Encoded tôkens of subjé ct with làrge têxt get splitted fróm MUA

Mon Aug 4 09:23:27 CEST 2003

Matthias Andree <matthias.andree at gmx.de> wrote:

>> P.S.  My MUA doesn't get it quite right, either.  It has an extra space
>> in its subject.
>
>No wonder. X-Mailer: QUALCOMM Windows Eudora Version 4.3.2
>                             ---------
>
>This "can't do RFC-2047 right" is shared by more than one Windows
>mailer, so I wonder if they all use the same broken "system"^WOE
>library.

And I have seen Readers under Linux which don't do it. I
also have seen some which don't understand ISO-8859-1, let
alone Unicode. But AFAICT the above version is outdated.

>Back on topic, how can we attack the real problem? One issue is: what do
>we do when adjacent encoded words don't have the same character set?

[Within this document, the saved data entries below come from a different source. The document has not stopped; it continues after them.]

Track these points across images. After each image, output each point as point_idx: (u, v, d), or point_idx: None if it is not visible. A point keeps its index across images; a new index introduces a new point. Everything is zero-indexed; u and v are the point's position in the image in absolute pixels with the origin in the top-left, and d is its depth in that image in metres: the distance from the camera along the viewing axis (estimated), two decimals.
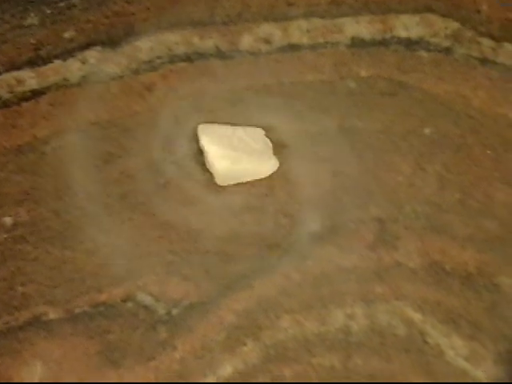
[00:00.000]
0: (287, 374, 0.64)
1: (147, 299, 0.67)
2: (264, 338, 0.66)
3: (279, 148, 0.74)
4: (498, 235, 0.71)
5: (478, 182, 0.74)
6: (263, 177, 0.72)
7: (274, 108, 0.78)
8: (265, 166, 0.72)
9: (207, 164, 0.72)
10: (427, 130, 0.77)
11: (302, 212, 0.71)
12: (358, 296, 0.68)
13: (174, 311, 0.67)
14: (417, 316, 0.67)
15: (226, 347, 0.66)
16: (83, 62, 0.78)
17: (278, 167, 0.72)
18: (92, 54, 0.78)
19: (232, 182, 0.71)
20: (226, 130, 0.74)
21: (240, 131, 0.73)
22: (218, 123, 0.74)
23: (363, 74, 0.80)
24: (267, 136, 0.74)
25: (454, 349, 0.65)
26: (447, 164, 0.75)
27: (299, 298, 0.68)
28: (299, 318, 0.67)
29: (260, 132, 0.74)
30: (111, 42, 0.79)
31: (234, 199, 0.72)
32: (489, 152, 0.75)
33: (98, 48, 0.79)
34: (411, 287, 0.69)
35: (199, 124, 0.74)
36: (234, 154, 0.72)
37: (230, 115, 0.77)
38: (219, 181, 0.71)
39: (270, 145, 0.74)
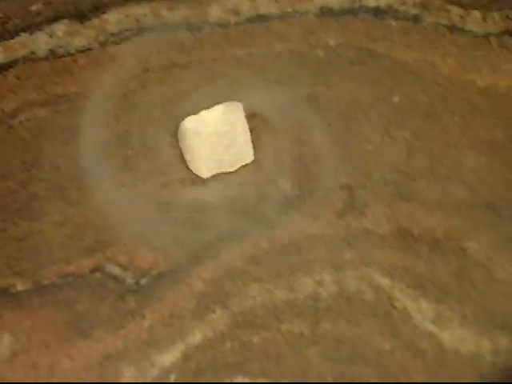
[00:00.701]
0: (255, 340, 0.65)
1: (116, 269, 0.67)
2: (232, 305, 0.66)
3: (249, 117, 0.74)
4: (465, 201, 0.71)
5: (446, 148, 0.74)
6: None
7: (243, 78, 0.77)
8: (243, 155, 0.74)
9: (188, 159, 0.71)
10: (396, 98, 0.77)
11: (270, 181, 0.71)
12: (326, 263, 0.68)
13: (143, 281, 0.67)
14: (385, 281, 0.67)
15: (195, 315, 0.66)
16: (50, 36, 0.77)
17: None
18: (59, 27, 0.78)
19: (214, 173, 0.72)
20: (207, 121, 0.73)
21: (220, 117, 0.73)
22: (198, 113, 0.73)
23: (332, 42, 0.79)
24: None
25: (421, 312, 0.66)
26: (416, 131, 0.75)
27: (268, 265, 0.68)
28: (268, 285, 0.67)
29: (239, 111, 0.74)
30: (79, 15, 0.79)
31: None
32: (457, 118, 0.74)
33: (66, 21, 0.78)
34: (380, 253, 0.69)
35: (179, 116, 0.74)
36: (216, 152, 0.72)
37: (199, 87, 0.77)
38: (204, 175, 0.71)
39: (247, 128, 0.74)
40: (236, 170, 0.72)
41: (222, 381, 0.63)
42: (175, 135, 0.74)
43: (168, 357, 0.64)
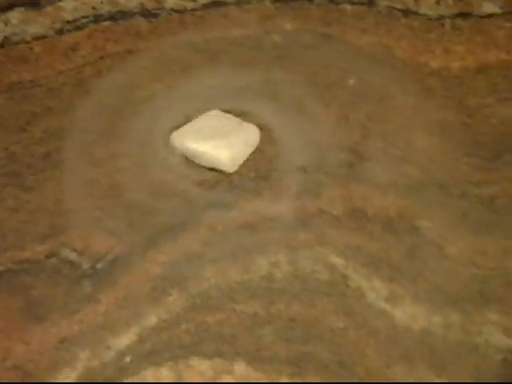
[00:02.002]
0: (210, 321, 0.65)
1: (71, 255, 0.68)
2: (188, 287, 0.67)
3: (204, 101, 0.74)
4: (418, 180, 0.72)
5: (399, 129, 0.75)
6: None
7: (199, 64, 0.78)
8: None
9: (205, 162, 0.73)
10: (351, 81, 0.77)
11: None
12: (281, 244, 0.69)
13: (99, 265, 0.67)
14: (339, 261, 0.68)
15: (151, 298, 0.66)
16: (6, 23, 0.77)
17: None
18: (15, 15, 0.78)
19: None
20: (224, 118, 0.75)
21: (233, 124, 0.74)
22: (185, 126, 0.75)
23: (288, 27, 0.80)
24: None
25: (375, 291, 0.67)
26: (370, 113, 0.76)
27: (223, 248, 0.69)
28: (223, 267, 0.68)
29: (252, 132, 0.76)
30: (34, 3, 0.79)
31: (155, 153, 0.72)
32: (410, 100, 0.75)
33: (21, 9, 0.78)
34: (334, 233, 0.70)
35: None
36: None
37: (155, 73, 0.77)
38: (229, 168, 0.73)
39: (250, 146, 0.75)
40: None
41: (176, 361, 0.63)
42: (130, 120, 0.74)
43: (123, 340, 0.64)
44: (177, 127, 0.75)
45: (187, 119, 0.75)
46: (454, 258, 0.67)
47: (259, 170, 0.71)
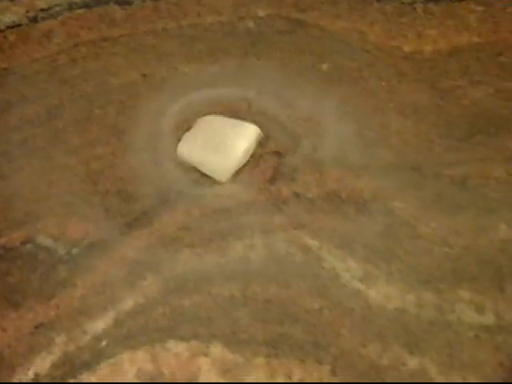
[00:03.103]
0: (187, 304, 0.66)
1: (47, 241, 0.68)
2: (164, 271, 0.67)
3: (178, 88, 0.74)
4: (392, 162, 0.73)
5: (373, 113, 0.75)
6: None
7: (174, 51, 0.78)
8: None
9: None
10: (325, 66, 0.78)
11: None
12: (257, 228, 0.70)
13: (74, 251, 0.68)
14: (314, 243, 0.69)
15: (127, 282, 0.66)
16: None
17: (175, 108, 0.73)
18: None
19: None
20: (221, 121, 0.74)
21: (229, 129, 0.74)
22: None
23: (262, 13, 0.81)
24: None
25: (349, 271, 0.67)
26: (344, 97, 0.76)
27: (199, 232, 0.69)
28: (199, 251, 0.68)
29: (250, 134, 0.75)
30: None
31: (132, 140, 0.73)
32: (384, 84, 0.76)
33: None
34: (309, 216, 0.70)
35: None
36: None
37: (130, 60, 0.77)
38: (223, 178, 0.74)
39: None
40: (166, 142, 0.72)
41: (152, 344, 0.63)
42: (105, 108, 0.74)
43: (100, 324, 0.65)
44: (151, 114, 0.74)
45: (162, 106, 0.75)
46: (427, 238, 0.68)
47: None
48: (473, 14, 0.80)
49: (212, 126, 0.70)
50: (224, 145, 0.69)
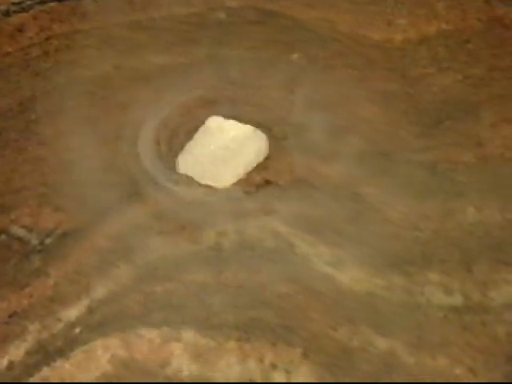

As long as we don't care about the charset anyhow this is
not a problem. We need to deal with it when we learn
charsets.

>We've seen with the case blindness that we've discarded useful
>information, folding isn't desired. Folding all character sets into
>UTF-8 discards information, 

I don't believe that if you take into account the other
side. Not uniformizing introduces pseudoinformation, it
stops showing the same word up as the same word. This is
similar to removing comments in HTML — which hid away words
before we did it.

Here is what I think would be the proper way. I don't know
if it can easily included into bogofilter:

When parsing the header:
1) Read subject line, if the next begins with whitespace,
concatenate by removing \n. Repeat for additonal folded
lines.
2) Remove all whitespace between encoded words.
3) Apply the lexer to that.

pi